Urban beach in Portland, Oregon, U.S.

Audrey McCall Beach (also known as Eastbank Crescent Beach, or the Eastbank Crescent and Dock) is an urban beach along the east bank of the Willamette River, near the Hawthorne Bridge in Portland, Oregon, United States.

== Description and history ==
Named after Audrey McCall, the opening was spearheaded by the Human Access Project (HAP). HAP removed 19 tons of concrete from what would become Audrey McCall Beach during 2013–2019 with assistance of volunteers and inmate work crews.
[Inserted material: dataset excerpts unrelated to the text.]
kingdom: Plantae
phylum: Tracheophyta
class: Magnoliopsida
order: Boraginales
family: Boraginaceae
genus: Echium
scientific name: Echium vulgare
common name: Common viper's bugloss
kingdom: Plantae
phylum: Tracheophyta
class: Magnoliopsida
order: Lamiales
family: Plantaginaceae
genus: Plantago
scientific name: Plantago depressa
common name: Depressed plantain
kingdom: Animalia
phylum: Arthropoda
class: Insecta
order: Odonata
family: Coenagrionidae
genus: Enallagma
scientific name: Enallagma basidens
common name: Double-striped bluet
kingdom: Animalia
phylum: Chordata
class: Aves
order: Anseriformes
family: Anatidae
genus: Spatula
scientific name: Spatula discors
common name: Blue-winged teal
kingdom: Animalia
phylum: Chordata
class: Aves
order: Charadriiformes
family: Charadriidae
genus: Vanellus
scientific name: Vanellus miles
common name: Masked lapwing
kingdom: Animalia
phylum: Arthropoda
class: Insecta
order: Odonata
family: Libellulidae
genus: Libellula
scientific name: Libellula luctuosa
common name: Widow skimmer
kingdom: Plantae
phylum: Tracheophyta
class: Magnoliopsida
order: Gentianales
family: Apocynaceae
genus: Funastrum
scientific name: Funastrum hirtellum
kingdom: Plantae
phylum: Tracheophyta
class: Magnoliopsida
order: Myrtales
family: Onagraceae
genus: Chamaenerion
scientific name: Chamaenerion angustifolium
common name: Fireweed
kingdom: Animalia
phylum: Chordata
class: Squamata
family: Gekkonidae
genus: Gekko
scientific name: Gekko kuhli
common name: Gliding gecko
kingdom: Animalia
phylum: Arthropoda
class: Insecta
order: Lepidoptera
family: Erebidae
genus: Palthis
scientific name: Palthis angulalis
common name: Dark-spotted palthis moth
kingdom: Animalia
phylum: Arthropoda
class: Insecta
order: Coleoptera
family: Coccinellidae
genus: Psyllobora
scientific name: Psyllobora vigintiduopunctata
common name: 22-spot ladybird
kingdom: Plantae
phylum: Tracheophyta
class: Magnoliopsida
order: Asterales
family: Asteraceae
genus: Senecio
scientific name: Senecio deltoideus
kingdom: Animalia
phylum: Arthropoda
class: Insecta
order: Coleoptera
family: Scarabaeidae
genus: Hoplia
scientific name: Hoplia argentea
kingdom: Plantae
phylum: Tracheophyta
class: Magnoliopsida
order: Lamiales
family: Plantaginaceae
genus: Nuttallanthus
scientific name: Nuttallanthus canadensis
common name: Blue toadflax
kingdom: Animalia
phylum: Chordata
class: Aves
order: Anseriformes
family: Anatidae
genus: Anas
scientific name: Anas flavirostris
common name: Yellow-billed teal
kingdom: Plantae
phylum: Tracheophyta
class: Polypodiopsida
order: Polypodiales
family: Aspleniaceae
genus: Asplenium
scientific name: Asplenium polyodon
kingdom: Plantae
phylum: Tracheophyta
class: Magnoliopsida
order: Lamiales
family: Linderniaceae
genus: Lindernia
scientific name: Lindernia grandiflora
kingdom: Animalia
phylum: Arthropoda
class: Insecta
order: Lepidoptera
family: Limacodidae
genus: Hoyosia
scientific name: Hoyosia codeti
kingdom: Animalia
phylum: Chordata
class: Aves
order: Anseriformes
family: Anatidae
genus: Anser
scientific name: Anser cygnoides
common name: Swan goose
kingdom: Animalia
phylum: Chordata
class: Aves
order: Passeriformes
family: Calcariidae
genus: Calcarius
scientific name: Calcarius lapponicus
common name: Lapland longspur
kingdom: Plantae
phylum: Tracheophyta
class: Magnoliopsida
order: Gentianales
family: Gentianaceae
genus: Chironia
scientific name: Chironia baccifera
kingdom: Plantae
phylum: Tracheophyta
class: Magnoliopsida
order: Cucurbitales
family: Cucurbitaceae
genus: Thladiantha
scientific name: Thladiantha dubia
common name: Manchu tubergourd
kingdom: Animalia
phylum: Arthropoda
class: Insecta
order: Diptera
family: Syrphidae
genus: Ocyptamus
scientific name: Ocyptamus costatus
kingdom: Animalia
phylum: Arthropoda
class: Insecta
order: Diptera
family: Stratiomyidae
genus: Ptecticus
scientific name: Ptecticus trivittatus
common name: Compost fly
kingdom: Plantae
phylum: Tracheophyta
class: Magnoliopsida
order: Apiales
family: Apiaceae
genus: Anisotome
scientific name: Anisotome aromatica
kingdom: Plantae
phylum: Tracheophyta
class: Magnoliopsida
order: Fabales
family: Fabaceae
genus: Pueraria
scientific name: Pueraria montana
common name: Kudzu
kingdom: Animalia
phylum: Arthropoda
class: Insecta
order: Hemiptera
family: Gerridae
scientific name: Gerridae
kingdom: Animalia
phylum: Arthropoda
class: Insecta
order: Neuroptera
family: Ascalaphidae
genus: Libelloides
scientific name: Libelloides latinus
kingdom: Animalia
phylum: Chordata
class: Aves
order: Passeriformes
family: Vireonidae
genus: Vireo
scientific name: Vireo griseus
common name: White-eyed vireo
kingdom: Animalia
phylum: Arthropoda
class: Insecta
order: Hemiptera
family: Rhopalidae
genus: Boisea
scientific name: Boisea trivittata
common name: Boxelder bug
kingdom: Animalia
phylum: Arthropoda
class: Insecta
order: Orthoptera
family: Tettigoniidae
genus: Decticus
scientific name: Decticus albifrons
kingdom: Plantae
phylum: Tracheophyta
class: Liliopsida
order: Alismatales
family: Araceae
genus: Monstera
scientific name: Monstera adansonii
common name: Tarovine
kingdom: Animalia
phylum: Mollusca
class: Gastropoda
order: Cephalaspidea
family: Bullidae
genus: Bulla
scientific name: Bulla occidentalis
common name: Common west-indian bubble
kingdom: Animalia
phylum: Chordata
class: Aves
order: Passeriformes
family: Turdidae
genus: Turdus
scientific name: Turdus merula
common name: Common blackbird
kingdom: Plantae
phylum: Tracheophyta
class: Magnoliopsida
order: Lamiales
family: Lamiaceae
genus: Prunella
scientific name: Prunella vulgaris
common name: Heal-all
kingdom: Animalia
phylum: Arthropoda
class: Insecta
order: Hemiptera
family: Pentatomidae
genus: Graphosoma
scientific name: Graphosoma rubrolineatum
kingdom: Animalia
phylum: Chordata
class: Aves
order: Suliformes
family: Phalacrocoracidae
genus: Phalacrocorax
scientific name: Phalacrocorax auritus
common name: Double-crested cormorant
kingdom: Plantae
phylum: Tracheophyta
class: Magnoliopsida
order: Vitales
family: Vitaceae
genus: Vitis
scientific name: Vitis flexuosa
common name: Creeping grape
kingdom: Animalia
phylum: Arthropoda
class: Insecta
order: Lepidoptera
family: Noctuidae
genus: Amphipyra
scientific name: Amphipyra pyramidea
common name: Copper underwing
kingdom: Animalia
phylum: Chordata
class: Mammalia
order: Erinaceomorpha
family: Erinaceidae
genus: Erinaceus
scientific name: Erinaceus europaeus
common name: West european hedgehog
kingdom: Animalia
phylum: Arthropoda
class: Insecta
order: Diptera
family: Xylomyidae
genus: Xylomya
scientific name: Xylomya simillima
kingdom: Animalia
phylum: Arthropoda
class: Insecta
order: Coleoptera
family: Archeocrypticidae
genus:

In 2015, HAP successfully lobbied City Council to create an improved public beach on the east side of the river, ostensibly Audrey McCall Beach.

On October 8, 2017, Tad McCall (son of former Oregon Governor Tom McCall and Audrey McCall) expressed support of development of a beach park to honor his mother. In 2018, HAP partnered with Portland Bureau of Transportation (PBOT) to produce Sunday Splashways in conjunction with PBOT's Sunday Parkways program.

The beach opened as the city's second official public beach on July 5, 2019. HAP spearheaded the effort, acquiring necessary permits for the swimming area and funding a lifeguard program at the beach for the opening year. Lifeguards were stationed at the beach during select hours on Fridays through Sundays between July 5 and September 1, 2019. In 2019 HAP partnered with non profit Ground Score to fund the hiring of homeless individuals to keep the beach clean in the summer.

July 25, 2022, Portland Parks & Recreation in partnership with HAP named Audrey McCall Beach one of six recommended safer swimming areas on the Willamette River. The beach party Friday Splashdown is held at Audrey McCall Beach.